Exercise brief: Using the listing below, return every line that includes "Goga".

Excerpted records START

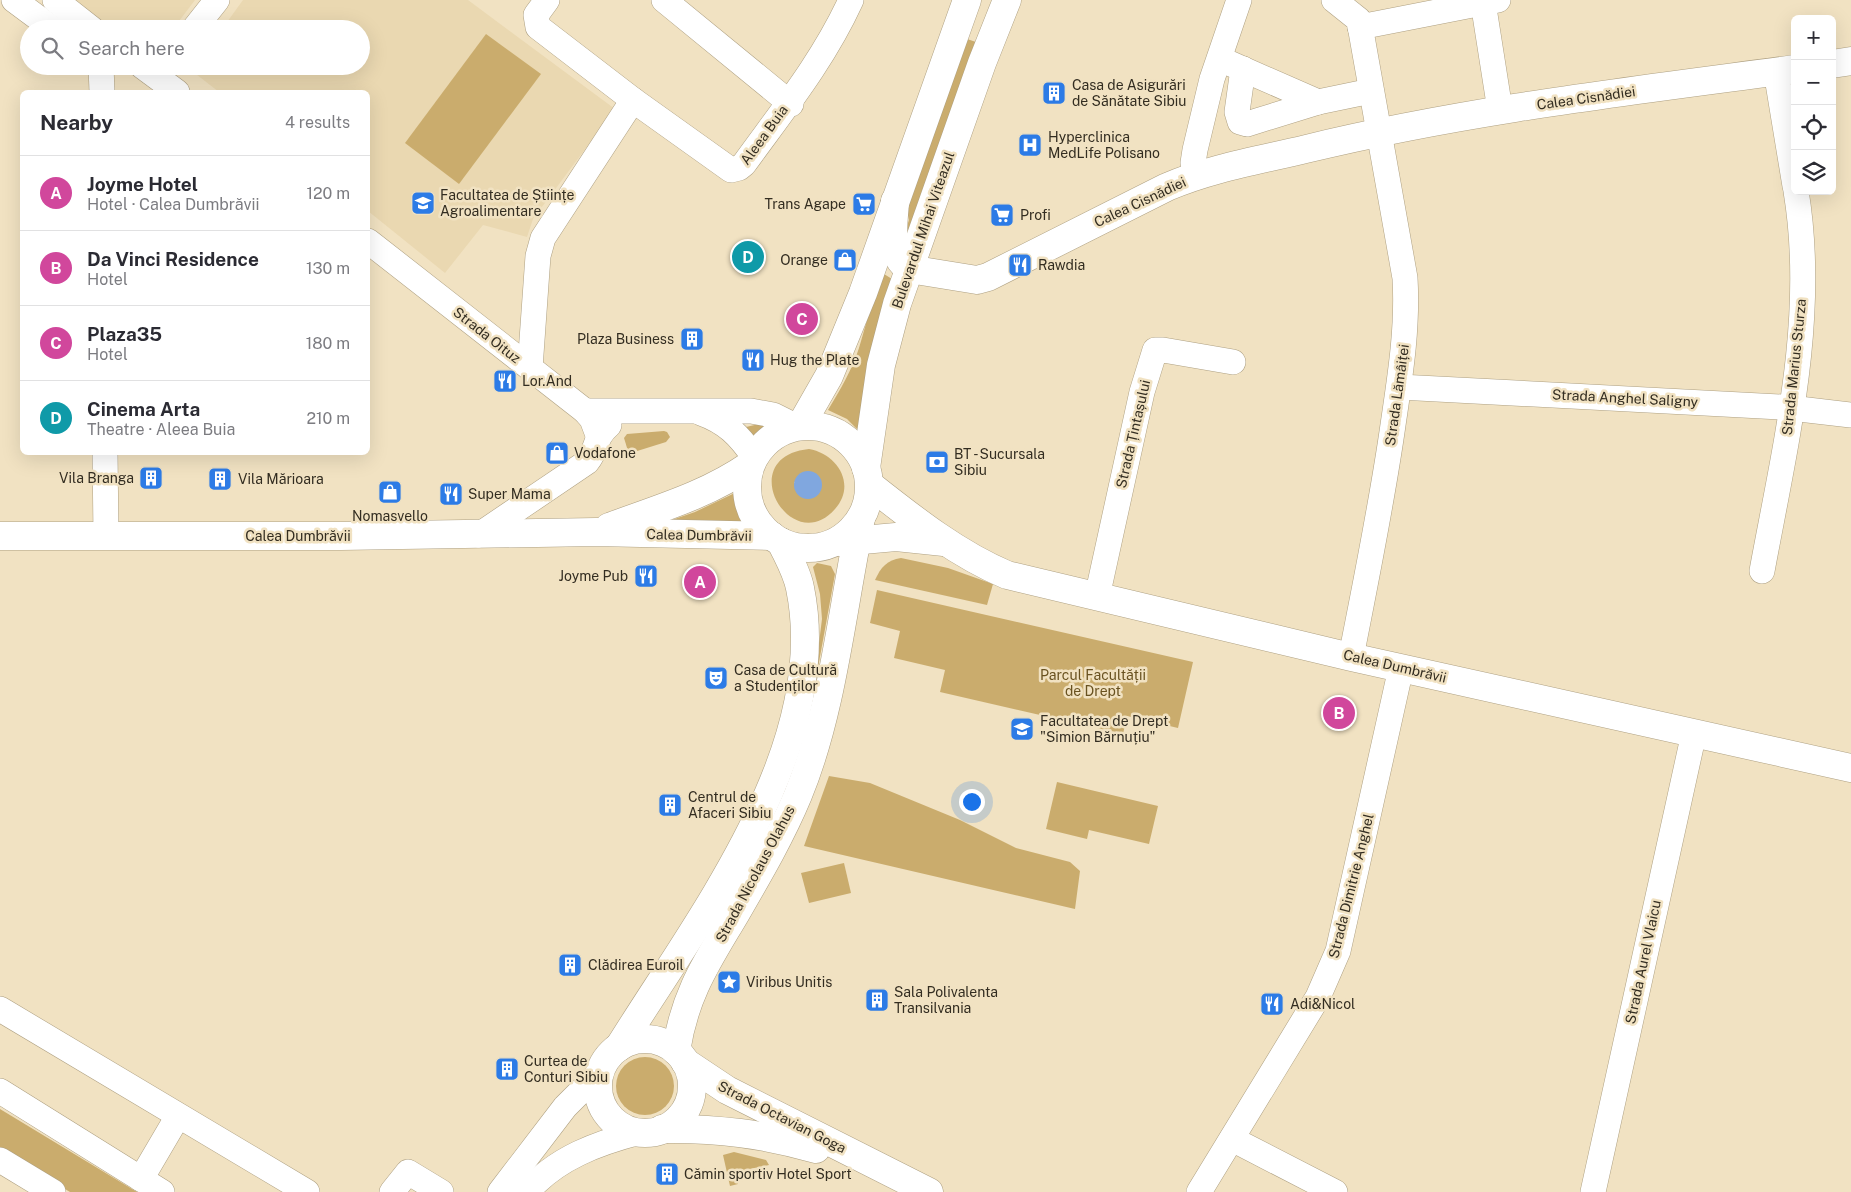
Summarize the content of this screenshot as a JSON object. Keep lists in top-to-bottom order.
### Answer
{
  "streets": {
    "main road": [
      "Calea Cisnădiei",
      "Bulevardul Mihai Viteazul",
      "Calea Dumbrăvii",
      "Strada Nicolaus Olahus",
      "Strada Octavian Goga"
    ],
    "street": [
      "Aleea Buia",
      "Strada Oituz",
      "Strada Marius Sturza",
      "Strada Lămâiței",
      "Strada Anghel Saligny",
      "Strada Țintașului",
      "Strada Dimitrie Anghel",
      "Strada Aurel Vlaicu"
    ]
  },
  "crossings": [
    ["Calea Cisnădiei", "Bulevardul Mihai Viteazul"],
    ["Calea Cisnădiei", "Strada Lămâiței"],
    ["Bulevardul Mihai Viteazul", "Calea Dumbrăvii"],
    ["Bulevardul Mihai Viteazul", "Strada Nicolaus Olahus"],
    ["Strada Marius Sturza", "Strada Anghel Saligny"],
    ["Strada Lămâiței", "Strada Anghel Saligny"],
    ["Strada Lămâiței", "Calea Dumbrăvii"],
    ["Strada Țintașului", "Calea Dumbrăvii"],
    ["Calea Dumbrăvii", "Strada Nicolaus Olahus"],
    ["Calea Dumbrăvii", "Strada Dimitrie Anghel"],
    ["Calea Dumbrăvii", "Strada Aurel Vlaicu"],
    ["Strada Nicolaus Olahus", "Strada Octavian Goga"]
  ],
  "parks": ["Parcul Facultății de Drept"],
  "places": {
    "building": [
      "Casa de Asigurări de Sănătate Sibiu",
      "Plaza Business",
      "Vila Branga",
      "Vila Mărioara",
      "Centrul de Afaceri Sibiu",
      "Clădirea Euroil",
      "Sala Polivalenta Transilvania",
      "Curtea de Conturi Sibiu",
      "Cămin sportiv Hotel Sport"
    ],
    "hospital": ["Hyperclinica MedLife Polisano"],
    "school or university": ["Facultatea de Științe Agroalimentare", "Facultatea de Drept \"Simion Bărnuțiu\""],
    "supermarket": ["Trans Agape", "Profi"],
    "shop": ["Orange", "Vodafone", "Nomasvello"],
    "restaurant": [
      "Rawdia",
      "Hug the Plate",
      "Lor.And",
      "Super Mama",
      "Joyme Pub",
      "Adi&Nicol"
    ],
    "bank": ["BT - Sucursala Sibiu"],
    "theatre": ["Casa de Cultură a Studenților"],
    "place": ["Viribus Unitis"]
  },
  "page": {
    "map_buttons": ["+", "−"],
    "search": "Search here",
    "heading": ["Nearby", "4 results"],
    "list": [
      {
        "mark": "A",
        "name": "Joyme Hotel",
        "note": "Hotel · Calea Dumbrăvii",
        "value": "120 m"
      },
      {
        "mark": "B",
        "name": "Da Vinci Residence",
        "note": "Hotel",
        "value": "130 m"
      },
      {
        "mark": "C",
        "name": "Plaza35",
        "note": "Hotel",
        "value": "180 m"
      },
      {
        "mark": "D",
        "name": "Cinema Arta",
        "note": "Theatre · Aleea Buia",
        "value": "210 m"
      }
    ],
    "pins": [
      "D",
      "C",
      "A",
      "B"
    ]
  }
}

Excerpted records END

Expected output:
      "Strada Octavian Goga"
    ["Strada Nicolaus Olahus", "Strada Octavian Goga"]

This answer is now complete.